Die folgenden Absätze präsentieren verschiedene Arten von Vision Videos, die eine Anforderungsanalyse unterstützen könnten.

 

Affordable Vision Videos

Ein zentrales Forschungsergebnis des Forschungsprojekts “ViViReq” war die Entstehung des Affordable Video Approaches. Nach dieser Herangehensweise ist eine aufwändige Produktion eines hochqualitativen Videos für die Erstellung eines gemeinsamen Verständnisses zu einer Projektvision nicht erforderlich. Die Videoproduktion kann von Projektmitgliedern durchgeführt werden, ohne auf die Unterstützung von professionellen Videoproduzenten angewiesen zu sein. In nach dem Affordable Video Approach erstellten Videos werden oftmals einzelne Teile der Projektvision, welche zur Zeit der Videoproduktion noch nicht umgesetzt sind, auf simple Art und Weise ersetzt. Zum Beispiel zeigt im folgenden Videoclip ein Postbote mit einer gewöhnlichen Fernseh-Fernbedienung auf den Strichcode eines Pakets, um einen Kofferraum eines Empfängers zu öffnen. Dabei wird das Einlesen des Codes durch ein spezielles, aber noch nicht umgesetztes Gerät simuliert.

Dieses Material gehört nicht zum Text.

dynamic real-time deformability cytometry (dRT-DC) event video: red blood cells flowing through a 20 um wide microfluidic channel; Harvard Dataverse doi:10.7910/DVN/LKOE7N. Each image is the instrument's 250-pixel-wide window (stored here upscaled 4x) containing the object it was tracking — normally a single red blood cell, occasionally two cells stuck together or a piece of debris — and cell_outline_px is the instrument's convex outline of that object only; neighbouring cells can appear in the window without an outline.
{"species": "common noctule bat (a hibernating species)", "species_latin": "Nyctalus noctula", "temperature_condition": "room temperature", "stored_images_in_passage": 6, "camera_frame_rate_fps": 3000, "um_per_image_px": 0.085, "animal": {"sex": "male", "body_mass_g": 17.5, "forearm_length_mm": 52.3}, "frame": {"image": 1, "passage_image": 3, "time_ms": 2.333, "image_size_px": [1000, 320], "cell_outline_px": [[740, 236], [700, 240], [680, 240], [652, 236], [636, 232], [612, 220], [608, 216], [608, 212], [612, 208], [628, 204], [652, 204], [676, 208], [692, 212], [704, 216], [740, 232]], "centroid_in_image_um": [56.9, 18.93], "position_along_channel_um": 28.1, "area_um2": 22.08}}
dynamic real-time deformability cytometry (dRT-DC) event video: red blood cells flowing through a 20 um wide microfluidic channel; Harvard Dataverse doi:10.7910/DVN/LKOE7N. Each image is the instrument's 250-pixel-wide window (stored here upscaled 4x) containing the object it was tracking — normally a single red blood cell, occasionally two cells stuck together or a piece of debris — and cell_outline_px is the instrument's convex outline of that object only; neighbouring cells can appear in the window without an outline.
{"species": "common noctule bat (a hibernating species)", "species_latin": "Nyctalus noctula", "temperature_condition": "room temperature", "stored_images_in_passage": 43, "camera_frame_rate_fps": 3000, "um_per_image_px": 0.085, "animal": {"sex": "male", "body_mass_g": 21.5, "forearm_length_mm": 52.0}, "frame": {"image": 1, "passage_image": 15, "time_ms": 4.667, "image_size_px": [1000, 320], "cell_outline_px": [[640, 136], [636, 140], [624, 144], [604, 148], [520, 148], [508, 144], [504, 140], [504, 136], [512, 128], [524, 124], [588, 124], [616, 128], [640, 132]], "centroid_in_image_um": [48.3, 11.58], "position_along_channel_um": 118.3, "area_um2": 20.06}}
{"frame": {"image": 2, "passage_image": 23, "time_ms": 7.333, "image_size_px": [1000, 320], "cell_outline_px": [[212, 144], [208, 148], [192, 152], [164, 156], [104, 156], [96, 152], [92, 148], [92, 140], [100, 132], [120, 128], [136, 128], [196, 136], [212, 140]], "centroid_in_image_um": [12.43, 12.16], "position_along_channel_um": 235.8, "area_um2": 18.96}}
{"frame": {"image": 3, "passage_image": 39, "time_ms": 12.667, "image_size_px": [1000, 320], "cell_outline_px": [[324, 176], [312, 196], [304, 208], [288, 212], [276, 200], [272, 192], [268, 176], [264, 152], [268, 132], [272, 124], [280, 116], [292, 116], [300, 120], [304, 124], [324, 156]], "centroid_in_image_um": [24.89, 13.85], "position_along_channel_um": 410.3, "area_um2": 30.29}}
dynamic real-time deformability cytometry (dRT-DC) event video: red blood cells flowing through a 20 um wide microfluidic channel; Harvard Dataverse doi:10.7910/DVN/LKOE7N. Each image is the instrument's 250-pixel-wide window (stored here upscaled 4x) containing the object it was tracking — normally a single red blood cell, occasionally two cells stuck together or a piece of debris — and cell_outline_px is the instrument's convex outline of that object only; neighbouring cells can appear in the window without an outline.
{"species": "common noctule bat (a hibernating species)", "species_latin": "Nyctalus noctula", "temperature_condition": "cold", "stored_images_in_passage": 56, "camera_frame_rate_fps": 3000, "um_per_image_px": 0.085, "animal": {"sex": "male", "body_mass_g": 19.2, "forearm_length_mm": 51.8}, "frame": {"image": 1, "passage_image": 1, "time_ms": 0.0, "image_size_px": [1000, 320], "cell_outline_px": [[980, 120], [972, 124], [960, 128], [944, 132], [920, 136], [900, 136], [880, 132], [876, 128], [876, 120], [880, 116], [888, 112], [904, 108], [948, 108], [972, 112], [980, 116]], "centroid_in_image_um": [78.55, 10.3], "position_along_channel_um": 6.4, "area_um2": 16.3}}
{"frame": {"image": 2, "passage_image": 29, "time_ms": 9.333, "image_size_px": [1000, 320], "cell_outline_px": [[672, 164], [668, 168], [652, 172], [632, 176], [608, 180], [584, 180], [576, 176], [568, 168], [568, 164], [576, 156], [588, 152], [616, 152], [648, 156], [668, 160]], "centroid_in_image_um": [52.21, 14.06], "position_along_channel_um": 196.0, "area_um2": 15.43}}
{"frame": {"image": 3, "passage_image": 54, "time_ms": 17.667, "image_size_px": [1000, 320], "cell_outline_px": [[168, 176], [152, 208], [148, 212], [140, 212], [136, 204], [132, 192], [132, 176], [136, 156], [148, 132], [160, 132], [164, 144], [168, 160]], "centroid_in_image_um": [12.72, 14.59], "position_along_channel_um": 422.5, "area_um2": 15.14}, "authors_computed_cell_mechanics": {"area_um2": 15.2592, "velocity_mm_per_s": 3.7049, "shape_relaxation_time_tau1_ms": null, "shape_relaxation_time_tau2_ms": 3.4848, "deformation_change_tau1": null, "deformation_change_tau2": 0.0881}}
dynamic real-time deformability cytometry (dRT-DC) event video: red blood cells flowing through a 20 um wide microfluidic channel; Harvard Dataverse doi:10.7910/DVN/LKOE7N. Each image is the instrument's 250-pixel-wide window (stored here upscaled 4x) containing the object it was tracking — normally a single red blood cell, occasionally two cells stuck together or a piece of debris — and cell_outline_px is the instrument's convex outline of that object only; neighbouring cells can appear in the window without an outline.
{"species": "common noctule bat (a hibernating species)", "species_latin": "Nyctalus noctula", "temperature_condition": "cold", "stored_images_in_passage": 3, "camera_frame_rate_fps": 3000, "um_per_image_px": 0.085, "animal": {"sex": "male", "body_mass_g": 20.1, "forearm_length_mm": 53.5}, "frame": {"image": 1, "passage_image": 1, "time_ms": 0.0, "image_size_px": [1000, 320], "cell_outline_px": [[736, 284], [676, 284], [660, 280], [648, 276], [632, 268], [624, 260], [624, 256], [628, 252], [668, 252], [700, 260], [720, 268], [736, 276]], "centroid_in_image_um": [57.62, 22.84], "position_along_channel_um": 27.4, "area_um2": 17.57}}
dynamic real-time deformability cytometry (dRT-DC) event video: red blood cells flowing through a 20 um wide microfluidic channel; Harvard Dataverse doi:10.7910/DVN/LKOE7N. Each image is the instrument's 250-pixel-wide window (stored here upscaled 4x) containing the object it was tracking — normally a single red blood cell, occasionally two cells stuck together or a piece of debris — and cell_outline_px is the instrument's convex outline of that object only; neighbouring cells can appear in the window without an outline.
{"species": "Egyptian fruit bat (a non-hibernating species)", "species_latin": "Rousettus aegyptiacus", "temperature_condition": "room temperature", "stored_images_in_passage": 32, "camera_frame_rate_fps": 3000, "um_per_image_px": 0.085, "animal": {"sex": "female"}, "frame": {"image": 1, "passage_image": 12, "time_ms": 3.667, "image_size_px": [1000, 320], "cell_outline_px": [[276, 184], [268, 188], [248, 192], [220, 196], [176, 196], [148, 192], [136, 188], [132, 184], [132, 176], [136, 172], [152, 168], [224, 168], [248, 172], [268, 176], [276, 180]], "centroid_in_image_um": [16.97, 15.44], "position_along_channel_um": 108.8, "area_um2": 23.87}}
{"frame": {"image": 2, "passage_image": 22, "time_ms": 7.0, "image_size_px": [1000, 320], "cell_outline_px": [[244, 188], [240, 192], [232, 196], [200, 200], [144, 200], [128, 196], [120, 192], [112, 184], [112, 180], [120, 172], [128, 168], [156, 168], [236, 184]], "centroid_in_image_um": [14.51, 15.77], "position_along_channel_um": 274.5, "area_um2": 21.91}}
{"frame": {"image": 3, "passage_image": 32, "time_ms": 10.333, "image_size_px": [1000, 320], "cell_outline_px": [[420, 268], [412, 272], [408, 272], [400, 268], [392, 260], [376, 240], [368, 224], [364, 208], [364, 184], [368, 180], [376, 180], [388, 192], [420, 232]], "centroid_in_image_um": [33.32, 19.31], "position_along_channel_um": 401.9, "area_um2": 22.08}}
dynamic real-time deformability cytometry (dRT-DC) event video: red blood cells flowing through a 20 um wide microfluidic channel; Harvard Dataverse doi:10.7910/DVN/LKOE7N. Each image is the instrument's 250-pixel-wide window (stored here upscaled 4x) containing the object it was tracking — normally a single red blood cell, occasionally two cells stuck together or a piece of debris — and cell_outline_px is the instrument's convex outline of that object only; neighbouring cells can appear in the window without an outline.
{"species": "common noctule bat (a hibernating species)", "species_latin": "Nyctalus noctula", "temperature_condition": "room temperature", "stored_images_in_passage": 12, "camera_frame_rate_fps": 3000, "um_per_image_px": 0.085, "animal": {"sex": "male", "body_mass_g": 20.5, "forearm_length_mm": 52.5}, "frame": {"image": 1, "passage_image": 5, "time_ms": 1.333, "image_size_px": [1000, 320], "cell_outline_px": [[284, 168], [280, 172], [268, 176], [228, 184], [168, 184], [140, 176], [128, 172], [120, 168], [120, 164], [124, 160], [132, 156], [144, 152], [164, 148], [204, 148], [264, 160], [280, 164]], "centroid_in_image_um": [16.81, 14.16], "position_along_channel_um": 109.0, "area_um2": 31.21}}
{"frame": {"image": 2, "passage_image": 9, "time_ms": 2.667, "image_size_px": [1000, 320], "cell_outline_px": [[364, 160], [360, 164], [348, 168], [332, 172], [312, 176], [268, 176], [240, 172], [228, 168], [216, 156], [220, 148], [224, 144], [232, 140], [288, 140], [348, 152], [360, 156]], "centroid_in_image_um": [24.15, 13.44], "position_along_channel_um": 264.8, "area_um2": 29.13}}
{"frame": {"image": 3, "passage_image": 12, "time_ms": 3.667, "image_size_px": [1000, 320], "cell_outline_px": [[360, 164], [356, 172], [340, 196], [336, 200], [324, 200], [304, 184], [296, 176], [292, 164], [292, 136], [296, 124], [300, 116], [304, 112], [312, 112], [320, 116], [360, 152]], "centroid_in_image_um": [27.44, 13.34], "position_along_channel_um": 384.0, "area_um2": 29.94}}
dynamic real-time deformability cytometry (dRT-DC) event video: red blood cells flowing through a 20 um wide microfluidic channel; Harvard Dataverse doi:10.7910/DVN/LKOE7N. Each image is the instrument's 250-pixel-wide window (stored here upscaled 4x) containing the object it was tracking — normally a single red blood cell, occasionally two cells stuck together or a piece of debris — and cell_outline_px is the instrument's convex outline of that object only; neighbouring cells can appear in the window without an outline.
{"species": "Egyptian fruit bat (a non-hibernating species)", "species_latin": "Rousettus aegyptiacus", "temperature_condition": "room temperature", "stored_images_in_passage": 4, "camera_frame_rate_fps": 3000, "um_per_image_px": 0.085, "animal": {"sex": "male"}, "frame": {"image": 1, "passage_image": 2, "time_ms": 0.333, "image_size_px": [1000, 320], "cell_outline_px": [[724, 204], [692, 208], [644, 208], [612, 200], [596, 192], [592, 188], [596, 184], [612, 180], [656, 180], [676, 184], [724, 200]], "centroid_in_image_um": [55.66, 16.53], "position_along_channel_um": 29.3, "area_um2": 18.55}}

Auch trotz einer solchen Substitution ist die Projektvision deutlich erkennbar und kann von Stakeholdern diskutiert werden. Beispielsweise könnte auch mit einem auf einfache Art erstellten Video bereits diskutiert werden, ob der Zugang des Postboten nur für den Kofferraum gelten solle, oder auch die Beifahrertür öffnen könnte, falls der Kofferraum bereits voll ist.

 

Animated Vision Videos

Eine weitere Art der Erstellung von Vision Videos ist die Nutzung einer Animationssoftware. Über eine solche Software können Vision Videos erstellt werden, die mit einfachen Darstellungsmitteln eine Projektvision verdeutlichen. Außerdem ist kein tatsächlicher Dreh mit Darstellern nötig. Somit entstehen keine Eingriffe in die Privatsphären der Beteiligten und es werden keine Requisiten oder Aufnahmegeräte wie Kameras und Mikrofone benötigt. Weiterhin besteht kein Risiko für Probleme mit der Audioqualität bei Außenaufnahmen, welche durch Wind oder Hintergrundgeräusche beeinträchtigt werden könnte.

 

PreVision Videos

Letztlich entwickelte das Fachgebiet Software Engineering auch die Idee des PreVision Videos. Ein solches Vision Video kann auf Basis der während der Preproduction entstehenden Planungsartefakte entstehen. Diese Planungsartefakte beinhalten ein aus simplen Bleistiftzeichnungen bestehendes Storyboard, welches einfache Darstellungen der geplanten Szenen mit einer Szenenbeschreibung und dem passenden Dialog aus einem Drehbuch kombiniert.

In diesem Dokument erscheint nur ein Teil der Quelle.